Added gds.indirect_exposure algorithm for risk analysis.
Post upgrade, calling gds.create_session will explicitly drop and re-create the service.

Changed

Fixed

0.2.8

Added

Added support for node id ranges that use the full BIGINT range.

Fixed

Fixed sizing of JVM heap memory for GDS service.

0.2.7

Added

GDS gets the calling Snowflake user’s username
- to project, list and drop graphs per user
- to run algorithms on users own graphs
GDS gets the calling Snowflake user’s current role
- to set admin privileges if the current role has the application role APP_ADMIN
Support semi-structured ARRAY type for node property projections.

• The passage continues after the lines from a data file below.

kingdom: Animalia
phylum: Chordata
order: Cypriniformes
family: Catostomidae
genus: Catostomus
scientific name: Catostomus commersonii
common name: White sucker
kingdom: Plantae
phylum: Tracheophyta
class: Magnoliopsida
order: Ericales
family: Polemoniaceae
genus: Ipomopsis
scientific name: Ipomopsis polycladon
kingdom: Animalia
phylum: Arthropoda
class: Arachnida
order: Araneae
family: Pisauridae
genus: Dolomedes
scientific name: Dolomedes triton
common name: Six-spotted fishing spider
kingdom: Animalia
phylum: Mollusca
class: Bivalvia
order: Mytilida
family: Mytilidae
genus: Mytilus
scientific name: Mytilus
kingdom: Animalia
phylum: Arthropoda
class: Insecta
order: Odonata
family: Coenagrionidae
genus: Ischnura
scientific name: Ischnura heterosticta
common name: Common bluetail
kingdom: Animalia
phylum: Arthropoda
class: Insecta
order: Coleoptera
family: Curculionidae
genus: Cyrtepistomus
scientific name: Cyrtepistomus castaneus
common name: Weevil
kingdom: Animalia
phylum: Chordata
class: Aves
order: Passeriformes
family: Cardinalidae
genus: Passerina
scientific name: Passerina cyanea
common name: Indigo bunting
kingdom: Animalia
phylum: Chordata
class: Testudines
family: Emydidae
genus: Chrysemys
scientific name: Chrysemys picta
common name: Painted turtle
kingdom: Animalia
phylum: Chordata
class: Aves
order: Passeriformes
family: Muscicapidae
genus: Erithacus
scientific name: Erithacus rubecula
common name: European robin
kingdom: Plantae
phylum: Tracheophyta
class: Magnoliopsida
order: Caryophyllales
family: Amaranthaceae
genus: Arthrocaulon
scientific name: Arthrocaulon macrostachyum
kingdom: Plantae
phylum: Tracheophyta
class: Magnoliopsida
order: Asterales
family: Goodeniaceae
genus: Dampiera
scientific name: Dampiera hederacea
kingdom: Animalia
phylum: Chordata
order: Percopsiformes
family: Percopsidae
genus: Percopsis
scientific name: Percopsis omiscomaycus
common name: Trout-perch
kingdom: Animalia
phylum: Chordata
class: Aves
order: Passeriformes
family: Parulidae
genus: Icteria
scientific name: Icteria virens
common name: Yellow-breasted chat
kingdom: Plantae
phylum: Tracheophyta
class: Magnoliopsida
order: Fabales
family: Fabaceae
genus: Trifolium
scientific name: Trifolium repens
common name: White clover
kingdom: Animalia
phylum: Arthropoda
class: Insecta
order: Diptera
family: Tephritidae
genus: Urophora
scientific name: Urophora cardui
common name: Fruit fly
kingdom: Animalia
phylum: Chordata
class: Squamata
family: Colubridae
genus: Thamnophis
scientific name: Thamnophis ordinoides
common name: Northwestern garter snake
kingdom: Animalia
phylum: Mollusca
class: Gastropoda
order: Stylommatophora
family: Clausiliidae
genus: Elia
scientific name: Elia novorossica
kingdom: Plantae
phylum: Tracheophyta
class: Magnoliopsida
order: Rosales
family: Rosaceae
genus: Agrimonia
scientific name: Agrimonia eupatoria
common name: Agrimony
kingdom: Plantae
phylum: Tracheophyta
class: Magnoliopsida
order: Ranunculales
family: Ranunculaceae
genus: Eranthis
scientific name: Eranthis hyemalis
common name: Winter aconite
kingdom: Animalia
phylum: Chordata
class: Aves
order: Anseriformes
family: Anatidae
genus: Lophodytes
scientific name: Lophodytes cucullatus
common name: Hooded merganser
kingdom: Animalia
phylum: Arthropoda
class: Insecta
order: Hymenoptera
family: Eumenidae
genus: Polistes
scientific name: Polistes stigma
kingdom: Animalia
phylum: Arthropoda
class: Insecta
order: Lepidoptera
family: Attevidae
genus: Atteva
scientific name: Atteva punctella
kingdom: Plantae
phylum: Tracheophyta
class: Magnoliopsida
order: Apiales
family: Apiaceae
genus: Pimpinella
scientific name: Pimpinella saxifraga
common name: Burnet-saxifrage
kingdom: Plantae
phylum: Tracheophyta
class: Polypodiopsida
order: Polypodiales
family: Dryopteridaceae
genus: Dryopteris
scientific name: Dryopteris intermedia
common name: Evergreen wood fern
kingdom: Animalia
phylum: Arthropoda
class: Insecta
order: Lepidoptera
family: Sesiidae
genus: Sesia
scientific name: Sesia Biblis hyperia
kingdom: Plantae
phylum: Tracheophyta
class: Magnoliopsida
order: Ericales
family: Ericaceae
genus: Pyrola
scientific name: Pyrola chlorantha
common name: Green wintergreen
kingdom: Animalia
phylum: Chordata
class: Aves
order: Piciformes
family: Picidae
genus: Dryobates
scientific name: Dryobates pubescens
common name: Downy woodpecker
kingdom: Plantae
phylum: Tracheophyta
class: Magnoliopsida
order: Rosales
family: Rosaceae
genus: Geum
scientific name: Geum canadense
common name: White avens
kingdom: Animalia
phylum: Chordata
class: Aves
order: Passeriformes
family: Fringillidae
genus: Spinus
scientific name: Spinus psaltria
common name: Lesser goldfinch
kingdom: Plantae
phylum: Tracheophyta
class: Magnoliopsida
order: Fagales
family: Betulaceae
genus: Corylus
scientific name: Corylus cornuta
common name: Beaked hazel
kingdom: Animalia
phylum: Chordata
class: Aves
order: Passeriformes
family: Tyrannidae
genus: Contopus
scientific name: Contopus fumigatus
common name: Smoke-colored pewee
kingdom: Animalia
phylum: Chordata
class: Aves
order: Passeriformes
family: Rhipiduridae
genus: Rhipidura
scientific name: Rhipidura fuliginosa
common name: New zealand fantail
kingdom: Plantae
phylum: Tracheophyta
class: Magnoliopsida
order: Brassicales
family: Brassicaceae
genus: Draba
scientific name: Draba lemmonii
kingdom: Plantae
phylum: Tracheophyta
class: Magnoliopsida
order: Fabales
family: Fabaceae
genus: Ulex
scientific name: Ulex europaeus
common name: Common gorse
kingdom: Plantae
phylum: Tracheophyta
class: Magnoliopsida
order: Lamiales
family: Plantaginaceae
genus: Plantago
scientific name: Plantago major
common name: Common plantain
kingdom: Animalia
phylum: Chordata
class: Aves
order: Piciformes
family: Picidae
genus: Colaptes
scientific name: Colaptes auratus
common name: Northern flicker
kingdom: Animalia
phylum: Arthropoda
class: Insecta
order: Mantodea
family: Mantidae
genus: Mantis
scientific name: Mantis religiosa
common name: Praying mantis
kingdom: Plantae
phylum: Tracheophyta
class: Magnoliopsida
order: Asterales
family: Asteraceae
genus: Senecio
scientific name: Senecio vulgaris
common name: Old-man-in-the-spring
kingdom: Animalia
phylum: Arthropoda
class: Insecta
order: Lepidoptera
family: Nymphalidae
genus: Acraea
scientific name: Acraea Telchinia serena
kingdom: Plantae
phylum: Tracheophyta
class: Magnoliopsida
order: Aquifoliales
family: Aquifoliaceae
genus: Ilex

Element types can be BIGINT or DOUBLE.
gds.write_nodeproperties_to_table and gds.write_relationships_to_table
- Both functions upload data to an app-internal stage and then copy the data into the specified consumer table.
gds.write_nodeproperties_to_stage and gds.write_relationships_to_stage
- Both functions upload data to a consumer-defined stage for further processing.
gds.write_nodeproperties_to_table supports writing semi-structured ARRAY type
- Element types can be BIGINT or DOUBLE
gds.graph_project supports setting an orientation for relationships
- possible values are NATURAL (default), UNDIRECTED and REVERSED

Changed

Renamed to "Neo4j Graph Data Science" (and long form "Neo4j Graph Data Science \<version>" in text).
write_nodeproperties and write_relationships parameter outputTable changed to table
write_nodeproperties and write_relationships are now aliases
- write_nodeproperties is an alias for write_nodeproperties_to_table
- write_relationships is an alias for write_relationships_to_table
Automatic eviction of GDS operation results (graph project, algorithms):
- Results can be accessed via the gds.result_list and gds.result functions.
- When an operation finishes, the result is kept for 2 more hours before it gets evicted.

0.2.6

Changed

Use snowpark-sdk for schema operations.

0.2.5

Fixed

Made sure that relationship property shows up in in-memory graph.
write_relationships now correctly writes relationships to the table.

0.2.4

Changed

graph_project, write_nodeproperties, and write_relationships use snowflake-jdbc driver instead of snowpark-sdk.